30 de novembro de 2010

Fecho


Boa noite. O Fecho de hoje incluí uma crónica da autoria de Mário Contumélias, retirada do Jornal de Notícias.
Inimputáveis

"Condenados", o programa de Sofia Pinto Coelho que a SIC tem vindo a exibir, chegou ao fim. Foram quatro episódios, quatro casos de condenações mais que duvidosas, trazidos a lume por um trabalho de investigação jornalística irrepreensível, quer no plano técnico, quer no plano ético, como já aqui escrevi.


Sofia investigou sempre com rigor e isenção, e apresentou os resultados num formato personalizado em que é uma das protagonistas da história.

Formei-me profissionalmente num tempo em que se ensinava aos jornalistas que não devem aparecer porque o que importa é a notícia, de que são apenas mediadores. Contudo, vivemos num mundo diferente e o protagonismo, assumido por Sofia Pinto Coelho nas quatro reportagens, foi uma aposta ganha.


Permitiu aos telespectadores acompanhar, passo a passo, o seu pensamento, a racionalidade que norteou a investigação realizada. Portanto, puderam reflectir com ela, e assim melhor compreender a informação que lhes chegava. Outra coisa é o que nos fica, depois de vermos as quatro edições do programa.
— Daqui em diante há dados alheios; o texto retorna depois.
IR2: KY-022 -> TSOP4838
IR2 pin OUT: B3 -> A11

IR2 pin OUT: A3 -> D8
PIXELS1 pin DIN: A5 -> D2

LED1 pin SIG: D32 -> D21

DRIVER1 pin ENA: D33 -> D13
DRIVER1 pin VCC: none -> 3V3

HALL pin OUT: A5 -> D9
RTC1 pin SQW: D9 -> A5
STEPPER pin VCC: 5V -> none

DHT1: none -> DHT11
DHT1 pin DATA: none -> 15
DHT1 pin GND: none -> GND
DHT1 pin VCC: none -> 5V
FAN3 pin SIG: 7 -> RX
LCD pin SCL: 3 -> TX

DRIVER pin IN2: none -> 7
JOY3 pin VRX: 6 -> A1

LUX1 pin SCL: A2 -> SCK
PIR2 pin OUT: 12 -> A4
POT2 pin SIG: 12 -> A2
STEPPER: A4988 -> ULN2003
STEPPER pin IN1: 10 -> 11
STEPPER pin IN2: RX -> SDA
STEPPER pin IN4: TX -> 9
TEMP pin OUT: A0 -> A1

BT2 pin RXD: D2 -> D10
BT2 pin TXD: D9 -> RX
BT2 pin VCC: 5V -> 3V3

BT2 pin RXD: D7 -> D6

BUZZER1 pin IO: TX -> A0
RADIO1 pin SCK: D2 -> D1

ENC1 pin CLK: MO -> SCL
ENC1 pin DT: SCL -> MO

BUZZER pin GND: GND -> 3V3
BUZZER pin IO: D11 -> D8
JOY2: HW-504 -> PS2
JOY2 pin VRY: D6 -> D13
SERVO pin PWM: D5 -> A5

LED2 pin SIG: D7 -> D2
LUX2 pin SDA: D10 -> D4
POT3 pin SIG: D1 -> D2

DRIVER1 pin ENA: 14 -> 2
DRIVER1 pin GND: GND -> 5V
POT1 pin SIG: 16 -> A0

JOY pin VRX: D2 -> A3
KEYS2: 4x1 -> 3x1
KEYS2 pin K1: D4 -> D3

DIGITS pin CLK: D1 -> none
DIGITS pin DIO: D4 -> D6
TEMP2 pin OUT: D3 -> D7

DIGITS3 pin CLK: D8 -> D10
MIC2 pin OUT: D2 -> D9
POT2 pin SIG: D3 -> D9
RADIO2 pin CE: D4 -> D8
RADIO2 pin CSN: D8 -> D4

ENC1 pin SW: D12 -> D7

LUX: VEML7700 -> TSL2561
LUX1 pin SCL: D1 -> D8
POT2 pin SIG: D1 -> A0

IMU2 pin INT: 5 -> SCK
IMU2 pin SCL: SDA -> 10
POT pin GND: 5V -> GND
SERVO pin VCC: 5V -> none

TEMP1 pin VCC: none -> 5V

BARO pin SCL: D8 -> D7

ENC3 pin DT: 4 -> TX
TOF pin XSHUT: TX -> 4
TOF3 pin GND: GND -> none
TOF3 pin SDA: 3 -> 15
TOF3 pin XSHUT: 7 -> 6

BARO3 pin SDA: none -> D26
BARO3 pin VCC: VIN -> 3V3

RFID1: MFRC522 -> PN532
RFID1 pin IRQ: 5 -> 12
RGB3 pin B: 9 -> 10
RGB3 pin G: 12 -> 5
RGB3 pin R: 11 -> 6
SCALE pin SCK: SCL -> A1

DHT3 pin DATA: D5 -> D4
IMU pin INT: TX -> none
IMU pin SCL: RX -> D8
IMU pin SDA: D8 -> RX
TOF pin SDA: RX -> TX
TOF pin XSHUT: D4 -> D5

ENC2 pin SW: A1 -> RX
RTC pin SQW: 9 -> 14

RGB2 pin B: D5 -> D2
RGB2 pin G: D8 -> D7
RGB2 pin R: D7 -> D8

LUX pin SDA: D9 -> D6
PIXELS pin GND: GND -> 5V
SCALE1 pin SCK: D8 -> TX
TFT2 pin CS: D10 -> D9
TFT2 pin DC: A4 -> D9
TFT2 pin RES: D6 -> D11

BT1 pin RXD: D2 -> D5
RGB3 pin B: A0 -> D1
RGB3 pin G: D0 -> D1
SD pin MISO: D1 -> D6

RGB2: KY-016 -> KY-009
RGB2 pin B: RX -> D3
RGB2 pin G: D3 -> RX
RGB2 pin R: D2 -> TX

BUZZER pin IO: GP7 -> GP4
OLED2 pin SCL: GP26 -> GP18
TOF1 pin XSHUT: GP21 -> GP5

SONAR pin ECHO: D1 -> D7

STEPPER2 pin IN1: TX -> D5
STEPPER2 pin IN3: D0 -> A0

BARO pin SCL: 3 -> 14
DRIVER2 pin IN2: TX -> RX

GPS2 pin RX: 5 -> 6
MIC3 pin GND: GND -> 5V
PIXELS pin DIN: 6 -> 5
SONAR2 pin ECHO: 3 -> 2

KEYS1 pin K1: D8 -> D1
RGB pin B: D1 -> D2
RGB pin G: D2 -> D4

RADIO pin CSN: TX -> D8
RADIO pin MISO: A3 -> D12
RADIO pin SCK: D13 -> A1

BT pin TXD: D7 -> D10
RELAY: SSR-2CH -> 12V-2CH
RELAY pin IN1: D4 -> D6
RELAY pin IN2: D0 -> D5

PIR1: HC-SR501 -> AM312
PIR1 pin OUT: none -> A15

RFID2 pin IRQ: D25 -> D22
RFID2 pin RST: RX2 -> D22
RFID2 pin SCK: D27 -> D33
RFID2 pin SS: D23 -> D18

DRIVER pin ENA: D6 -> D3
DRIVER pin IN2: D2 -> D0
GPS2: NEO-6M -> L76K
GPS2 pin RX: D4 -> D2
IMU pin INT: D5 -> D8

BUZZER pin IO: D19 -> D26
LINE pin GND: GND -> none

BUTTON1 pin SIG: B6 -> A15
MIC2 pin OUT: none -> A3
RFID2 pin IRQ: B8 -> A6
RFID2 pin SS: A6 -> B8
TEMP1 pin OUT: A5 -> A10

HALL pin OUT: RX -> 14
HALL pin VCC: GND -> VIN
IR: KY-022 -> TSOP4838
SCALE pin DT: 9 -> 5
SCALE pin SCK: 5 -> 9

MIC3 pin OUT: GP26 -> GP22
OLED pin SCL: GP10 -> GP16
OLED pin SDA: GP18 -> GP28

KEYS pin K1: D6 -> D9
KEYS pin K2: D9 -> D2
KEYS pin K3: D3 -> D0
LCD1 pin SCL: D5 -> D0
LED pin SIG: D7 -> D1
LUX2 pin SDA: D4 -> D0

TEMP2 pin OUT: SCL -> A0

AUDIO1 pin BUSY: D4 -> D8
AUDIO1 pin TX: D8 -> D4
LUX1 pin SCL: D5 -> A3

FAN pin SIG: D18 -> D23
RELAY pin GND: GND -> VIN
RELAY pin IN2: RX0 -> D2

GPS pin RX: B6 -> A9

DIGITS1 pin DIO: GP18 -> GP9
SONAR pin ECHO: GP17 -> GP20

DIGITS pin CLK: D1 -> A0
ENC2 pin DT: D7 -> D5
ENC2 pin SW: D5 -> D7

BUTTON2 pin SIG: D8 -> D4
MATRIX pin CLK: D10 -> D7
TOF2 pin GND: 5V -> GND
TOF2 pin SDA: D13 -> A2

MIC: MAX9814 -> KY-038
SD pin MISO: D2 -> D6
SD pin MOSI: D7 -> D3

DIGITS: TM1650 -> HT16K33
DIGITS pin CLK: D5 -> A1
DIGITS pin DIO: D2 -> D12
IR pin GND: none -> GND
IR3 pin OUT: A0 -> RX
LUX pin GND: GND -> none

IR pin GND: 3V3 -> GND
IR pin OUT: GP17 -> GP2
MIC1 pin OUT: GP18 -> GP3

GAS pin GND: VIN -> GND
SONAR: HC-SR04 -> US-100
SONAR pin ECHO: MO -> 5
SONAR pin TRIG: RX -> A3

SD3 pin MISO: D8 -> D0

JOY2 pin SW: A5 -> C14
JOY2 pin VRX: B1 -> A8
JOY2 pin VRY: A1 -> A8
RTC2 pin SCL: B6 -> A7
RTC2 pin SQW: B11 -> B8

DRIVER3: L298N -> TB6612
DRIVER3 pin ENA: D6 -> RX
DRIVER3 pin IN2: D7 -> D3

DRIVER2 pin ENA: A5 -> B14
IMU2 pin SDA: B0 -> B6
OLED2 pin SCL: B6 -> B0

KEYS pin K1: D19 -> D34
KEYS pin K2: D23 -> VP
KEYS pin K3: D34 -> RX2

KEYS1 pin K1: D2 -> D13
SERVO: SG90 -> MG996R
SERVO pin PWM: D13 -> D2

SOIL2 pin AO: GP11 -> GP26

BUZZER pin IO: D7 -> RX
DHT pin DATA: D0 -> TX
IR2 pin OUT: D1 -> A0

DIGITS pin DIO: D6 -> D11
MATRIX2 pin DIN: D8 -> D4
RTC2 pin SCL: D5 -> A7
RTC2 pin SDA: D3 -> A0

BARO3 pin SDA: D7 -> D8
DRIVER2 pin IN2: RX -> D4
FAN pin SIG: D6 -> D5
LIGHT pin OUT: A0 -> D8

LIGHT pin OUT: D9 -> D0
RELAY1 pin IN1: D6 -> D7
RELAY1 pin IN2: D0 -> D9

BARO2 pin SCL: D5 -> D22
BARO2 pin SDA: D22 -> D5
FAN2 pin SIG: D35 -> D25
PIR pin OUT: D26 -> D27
Ou seja, a evidência de que a Justiça muitas vezes é cega porque alguns juízes não são capazes de ver como deviam, talvez porque alcançaram, entre nós, um imerecido estatuto de entronizados detentores da verdade. E assim, dispõem-se a dar credibilidade a vítimas que a não merecem; a desvalorizar testemunhos-chave; a ignorar alibis inatacáveis; a pôr para trás das costas incoerências óbvias; a fechar os olhos a irregularidades processuais; a decidir por convicção.

Justificam-se deste modo perguntas, como a feita em "Condenados", sobre "como é que três juízes condenam uma pessoa, sem provas?" Certo, certo é que um inocente pode ser acusado, preso, julgado e condenado. Tal e qual como mostrou, na quinta-feira, a TVI que aconteceu ao guineense Bacar Baldé, de 28 anos, condenado a três anos e meio de prisão por violação de uma menor, pelo tribunal de Vila Nova de Gaia, e que viu agora provada, por um teste de ADN, a sua inocência. Mais uma vez, um colectivo de juízes estava enganado.

Mas, quando o erro fica a descoberto, por raras que sejam as vezes em que isso acontece, os juízes responsáveis pelo erro judicial não acham razão para pedir desculpa, porque isso não está na nossa tradição e só se justificaria se os juízes tivessem agido de má fé. A não ser o caso, Suas Excelências são inimputáveis. E mesmo o Supremo Tribunal de Justiça, estatisticamente falando, só corrige um erro judicial, de dois em dois anos. Temos pois, boas razões para temer a Justiça. E se lhe comprassem uns óculos?